Total colonic aganglionosis: A surgical challenge. How to avoid complications?

Document Type

Journal Article

Publication Date

10-1-2011

Journal

Pediatric Surgery International

Volume

27

Issue

10

DOI

10.1007/s00383-011-2960-y

Keywords

Colonic pullthrough; Hirschsprung's disease; Total colonic aganglionosis

Abstract

Introduction: Total colonic aganglionosis represents a significant challenge for pediatric surgeons. Long-term results are suboptimal and complications are very common. We analyzed our experience to formulate recommendations to achieve better results and avoid complications and sequelae. Methods: The medical records of patients with total colonic aganglionosis that were operated on by us primarily or secondarily were reviewed. We evaluated: number of operations performed, preventable complications, bowel control or presence of stomas, and clinical follow-up. Based on this experience we describe our current approach for this condition. IRB approval was obtained. Results: 27 patients were identified (19 males, 8 females). 12 patients had the primary pullthrough performed by us and 15 were operated on elsewhere before coming to us for reoperation. The average number of operations per patient was 6.8 (1-40). We identified several preventable complications: ileostomy prolapse or stricture (21), severe diaper rash (10), obstructive symptoms following a pouch or patch-type of pullthrough (9), infection, abscess, and fistula after the pullthrough (5); wrong histologic diagnosis leading to colostomy opening in aganglionic bowel (4) with consequent pullthrough of aganglionic intestine in two of them; anastomotic stricture/acquired atresia (3); and destroyed anal canal and permanent fecal incontinence (2). 15 patients have bowel control; 11 have an ileostomy: temporary (7) and permanent (4); and one is less than 3 years of age.
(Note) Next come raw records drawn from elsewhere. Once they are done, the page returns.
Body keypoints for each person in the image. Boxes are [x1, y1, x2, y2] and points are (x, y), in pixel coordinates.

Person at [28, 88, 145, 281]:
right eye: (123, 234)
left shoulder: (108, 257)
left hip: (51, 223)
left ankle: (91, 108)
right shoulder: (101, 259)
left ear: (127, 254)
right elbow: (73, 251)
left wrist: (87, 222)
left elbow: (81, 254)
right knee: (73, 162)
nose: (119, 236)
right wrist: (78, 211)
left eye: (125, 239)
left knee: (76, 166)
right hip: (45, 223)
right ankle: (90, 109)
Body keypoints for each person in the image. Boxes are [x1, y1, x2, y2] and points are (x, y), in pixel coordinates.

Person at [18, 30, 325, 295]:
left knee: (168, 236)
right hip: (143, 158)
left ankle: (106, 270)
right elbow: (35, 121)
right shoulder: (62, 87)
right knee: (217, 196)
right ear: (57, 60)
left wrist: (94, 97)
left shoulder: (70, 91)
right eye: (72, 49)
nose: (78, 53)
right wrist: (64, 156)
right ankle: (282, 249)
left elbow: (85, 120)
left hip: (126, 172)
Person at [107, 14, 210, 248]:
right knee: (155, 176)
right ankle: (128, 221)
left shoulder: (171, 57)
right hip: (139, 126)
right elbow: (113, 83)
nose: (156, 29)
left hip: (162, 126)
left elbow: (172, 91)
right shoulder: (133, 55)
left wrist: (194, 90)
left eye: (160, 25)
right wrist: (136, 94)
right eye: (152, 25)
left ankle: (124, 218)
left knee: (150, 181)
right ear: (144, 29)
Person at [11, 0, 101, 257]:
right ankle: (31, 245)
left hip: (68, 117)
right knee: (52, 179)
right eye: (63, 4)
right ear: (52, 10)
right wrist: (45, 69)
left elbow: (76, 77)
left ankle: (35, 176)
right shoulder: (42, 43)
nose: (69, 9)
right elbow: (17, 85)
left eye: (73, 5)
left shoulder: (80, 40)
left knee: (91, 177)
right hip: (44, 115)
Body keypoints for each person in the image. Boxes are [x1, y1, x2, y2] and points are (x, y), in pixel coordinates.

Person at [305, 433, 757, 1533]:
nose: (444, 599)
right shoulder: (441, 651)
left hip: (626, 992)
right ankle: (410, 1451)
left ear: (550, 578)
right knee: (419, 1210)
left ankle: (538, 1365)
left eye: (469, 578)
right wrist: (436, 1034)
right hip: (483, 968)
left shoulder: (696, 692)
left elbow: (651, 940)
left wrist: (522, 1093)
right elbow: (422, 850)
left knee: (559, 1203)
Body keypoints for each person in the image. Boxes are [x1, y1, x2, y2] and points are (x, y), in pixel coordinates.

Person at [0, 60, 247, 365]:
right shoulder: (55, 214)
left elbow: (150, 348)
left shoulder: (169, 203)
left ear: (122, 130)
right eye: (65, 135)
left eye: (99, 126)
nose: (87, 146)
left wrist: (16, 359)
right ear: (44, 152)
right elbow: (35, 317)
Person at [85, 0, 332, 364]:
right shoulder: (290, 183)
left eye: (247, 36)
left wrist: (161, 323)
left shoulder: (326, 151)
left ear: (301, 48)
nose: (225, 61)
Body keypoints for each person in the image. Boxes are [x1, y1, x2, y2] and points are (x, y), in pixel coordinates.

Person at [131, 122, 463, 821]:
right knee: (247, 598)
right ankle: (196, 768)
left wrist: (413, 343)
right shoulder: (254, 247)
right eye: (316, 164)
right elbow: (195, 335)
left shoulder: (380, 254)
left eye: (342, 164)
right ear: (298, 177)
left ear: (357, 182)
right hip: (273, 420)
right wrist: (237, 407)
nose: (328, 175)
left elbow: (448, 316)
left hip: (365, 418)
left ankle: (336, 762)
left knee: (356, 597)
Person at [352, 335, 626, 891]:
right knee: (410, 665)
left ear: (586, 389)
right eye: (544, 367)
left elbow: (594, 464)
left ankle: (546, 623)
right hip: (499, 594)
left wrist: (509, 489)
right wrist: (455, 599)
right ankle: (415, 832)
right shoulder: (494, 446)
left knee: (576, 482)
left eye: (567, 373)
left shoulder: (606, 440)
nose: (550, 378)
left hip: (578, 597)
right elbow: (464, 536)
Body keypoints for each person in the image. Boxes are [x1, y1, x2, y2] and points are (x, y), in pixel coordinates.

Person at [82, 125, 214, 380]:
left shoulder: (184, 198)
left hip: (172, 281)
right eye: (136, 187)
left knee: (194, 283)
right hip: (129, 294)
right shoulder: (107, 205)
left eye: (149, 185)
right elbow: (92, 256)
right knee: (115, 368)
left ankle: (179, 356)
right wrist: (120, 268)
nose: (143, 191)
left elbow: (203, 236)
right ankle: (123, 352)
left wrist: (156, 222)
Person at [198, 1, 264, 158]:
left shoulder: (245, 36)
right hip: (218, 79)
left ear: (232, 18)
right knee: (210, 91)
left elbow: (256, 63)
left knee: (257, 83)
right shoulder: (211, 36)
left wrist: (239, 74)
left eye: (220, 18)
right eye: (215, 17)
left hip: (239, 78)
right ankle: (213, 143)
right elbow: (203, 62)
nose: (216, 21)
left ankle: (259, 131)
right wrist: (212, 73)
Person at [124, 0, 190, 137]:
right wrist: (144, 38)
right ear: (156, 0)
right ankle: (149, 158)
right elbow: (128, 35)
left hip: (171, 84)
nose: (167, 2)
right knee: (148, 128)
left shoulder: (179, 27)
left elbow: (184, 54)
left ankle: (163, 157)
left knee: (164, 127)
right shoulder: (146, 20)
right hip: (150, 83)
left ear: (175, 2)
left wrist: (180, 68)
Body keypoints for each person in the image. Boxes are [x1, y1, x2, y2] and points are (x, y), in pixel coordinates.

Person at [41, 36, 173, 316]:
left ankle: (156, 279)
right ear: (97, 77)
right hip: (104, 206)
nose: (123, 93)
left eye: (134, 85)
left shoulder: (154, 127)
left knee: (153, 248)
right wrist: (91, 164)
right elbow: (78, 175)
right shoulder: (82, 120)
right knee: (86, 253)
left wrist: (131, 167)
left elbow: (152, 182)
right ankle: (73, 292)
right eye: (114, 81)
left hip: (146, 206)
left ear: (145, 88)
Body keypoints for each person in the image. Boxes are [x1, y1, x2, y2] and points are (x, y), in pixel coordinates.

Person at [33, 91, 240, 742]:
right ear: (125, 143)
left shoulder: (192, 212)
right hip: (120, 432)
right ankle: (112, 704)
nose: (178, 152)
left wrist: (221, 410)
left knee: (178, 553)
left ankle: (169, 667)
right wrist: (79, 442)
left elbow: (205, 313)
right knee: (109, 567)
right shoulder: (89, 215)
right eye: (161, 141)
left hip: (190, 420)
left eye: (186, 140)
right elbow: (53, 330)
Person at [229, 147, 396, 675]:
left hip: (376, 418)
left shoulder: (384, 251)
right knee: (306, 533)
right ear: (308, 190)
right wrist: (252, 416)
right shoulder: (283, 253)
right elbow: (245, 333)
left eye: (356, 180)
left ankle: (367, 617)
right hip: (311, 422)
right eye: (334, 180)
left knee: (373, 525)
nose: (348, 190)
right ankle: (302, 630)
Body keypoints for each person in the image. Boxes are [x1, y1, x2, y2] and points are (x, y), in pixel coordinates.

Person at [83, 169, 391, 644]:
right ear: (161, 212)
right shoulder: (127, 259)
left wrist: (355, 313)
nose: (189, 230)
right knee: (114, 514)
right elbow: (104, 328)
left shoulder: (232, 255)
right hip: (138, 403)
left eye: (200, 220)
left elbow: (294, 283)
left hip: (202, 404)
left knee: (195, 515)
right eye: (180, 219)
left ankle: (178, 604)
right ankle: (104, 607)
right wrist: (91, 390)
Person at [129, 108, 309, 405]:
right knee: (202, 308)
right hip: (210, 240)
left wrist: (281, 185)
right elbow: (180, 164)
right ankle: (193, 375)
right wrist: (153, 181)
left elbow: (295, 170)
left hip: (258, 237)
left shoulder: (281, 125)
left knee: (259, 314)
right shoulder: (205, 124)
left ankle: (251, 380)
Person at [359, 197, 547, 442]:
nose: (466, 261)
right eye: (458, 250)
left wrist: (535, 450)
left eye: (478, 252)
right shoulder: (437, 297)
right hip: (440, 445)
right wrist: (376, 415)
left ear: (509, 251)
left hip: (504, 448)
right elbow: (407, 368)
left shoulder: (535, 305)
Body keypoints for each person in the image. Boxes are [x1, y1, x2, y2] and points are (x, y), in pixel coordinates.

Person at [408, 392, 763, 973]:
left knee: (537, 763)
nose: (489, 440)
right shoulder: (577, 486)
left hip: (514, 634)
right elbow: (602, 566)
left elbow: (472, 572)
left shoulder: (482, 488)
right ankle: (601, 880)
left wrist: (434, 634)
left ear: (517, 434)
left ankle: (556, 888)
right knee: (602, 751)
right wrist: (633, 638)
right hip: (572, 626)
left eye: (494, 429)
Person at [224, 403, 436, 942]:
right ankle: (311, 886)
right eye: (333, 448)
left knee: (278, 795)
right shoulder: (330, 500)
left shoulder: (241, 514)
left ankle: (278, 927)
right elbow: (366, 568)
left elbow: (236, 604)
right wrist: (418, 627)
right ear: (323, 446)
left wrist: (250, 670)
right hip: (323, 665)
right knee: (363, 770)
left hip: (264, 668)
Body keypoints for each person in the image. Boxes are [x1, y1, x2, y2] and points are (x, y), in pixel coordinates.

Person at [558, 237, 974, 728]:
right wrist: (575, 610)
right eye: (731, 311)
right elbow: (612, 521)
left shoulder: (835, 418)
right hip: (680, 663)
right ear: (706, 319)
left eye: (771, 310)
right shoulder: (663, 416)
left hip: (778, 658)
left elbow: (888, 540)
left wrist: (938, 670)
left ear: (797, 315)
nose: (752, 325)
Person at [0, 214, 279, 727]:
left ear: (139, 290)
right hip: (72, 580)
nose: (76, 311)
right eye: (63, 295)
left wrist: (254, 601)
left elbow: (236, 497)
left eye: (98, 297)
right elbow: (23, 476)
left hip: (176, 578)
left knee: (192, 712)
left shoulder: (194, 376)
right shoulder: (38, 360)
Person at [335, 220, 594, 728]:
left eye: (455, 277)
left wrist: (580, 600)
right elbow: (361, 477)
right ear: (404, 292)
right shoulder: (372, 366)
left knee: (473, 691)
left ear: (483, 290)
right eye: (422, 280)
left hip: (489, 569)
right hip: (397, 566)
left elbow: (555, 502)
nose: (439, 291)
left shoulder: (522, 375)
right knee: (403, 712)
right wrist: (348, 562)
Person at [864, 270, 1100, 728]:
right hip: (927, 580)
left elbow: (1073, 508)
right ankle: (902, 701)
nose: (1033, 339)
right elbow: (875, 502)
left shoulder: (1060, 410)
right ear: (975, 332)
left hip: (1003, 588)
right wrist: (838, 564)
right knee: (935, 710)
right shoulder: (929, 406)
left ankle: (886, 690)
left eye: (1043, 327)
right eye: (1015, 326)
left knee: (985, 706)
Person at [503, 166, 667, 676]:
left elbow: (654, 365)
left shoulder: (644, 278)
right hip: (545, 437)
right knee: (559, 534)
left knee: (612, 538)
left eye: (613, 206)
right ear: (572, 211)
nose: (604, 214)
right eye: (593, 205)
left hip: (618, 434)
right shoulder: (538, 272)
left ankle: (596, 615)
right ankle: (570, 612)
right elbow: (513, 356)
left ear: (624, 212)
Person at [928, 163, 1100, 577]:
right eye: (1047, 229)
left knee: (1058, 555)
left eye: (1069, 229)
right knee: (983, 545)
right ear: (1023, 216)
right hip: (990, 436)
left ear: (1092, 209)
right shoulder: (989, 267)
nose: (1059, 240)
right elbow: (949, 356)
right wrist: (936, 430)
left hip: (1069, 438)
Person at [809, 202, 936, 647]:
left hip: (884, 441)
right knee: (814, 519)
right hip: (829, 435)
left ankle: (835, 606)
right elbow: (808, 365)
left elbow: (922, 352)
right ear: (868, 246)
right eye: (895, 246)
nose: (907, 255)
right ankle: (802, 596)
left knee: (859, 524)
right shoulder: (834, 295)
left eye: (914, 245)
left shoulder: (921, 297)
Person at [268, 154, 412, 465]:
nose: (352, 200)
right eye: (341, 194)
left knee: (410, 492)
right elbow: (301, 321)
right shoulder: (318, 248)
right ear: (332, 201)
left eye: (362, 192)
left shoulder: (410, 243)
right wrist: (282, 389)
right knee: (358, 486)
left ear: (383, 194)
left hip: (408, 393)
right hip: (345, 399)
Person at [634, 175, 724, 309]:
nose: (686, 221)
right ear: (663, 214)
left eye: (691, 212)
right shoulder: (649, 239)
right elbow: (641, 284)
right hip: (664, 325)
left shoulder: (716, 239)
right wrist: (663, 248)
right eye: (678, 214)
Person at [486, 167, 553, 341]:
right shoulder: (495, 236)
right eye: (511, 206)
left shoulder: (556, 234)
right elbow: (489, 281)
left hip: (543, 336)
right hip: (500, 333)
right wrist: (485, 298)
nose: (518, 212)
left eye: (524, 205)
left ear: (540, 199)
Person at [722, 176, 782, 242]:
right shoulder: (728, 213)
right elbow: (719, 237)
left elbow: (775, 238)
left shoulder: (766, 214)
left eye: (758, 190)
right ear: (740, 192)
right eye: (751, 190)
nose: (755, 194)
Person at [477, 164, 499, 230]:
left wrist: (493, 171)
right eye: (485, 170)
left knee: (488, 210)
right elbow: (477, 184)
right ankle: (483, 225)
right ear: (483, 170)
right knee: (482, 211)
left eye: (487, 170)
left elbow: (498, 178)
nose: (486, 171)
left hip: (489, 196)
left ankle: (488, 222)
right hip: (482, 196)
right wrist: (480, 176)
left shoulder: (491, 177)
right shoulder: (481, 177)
Length of follow-up ranged from 1 to 17 years. Based on this experience, our approach for this condition consists of: colectomy with straight ileoanal anastomosis and ileostomy at presentation, followed by ileostomy closure only when the child is toilet trained for urine and is willing to tolerate rectal irrigations. Conclusion: Total colonic aganglionosis remains a serious surgical challenge. Patients suffering from the condition, have multiple complications, sequelae, and often require reoperations. We found that it is possible to prevent many of these by properly fixing the stoma, avoiding pouch or patch procedures, delaying ileostomy closure, having pathology expertise, and with meticulous surgical technique starting the dissection/anastomosis well above the dentate line. © 2011 The Author(s).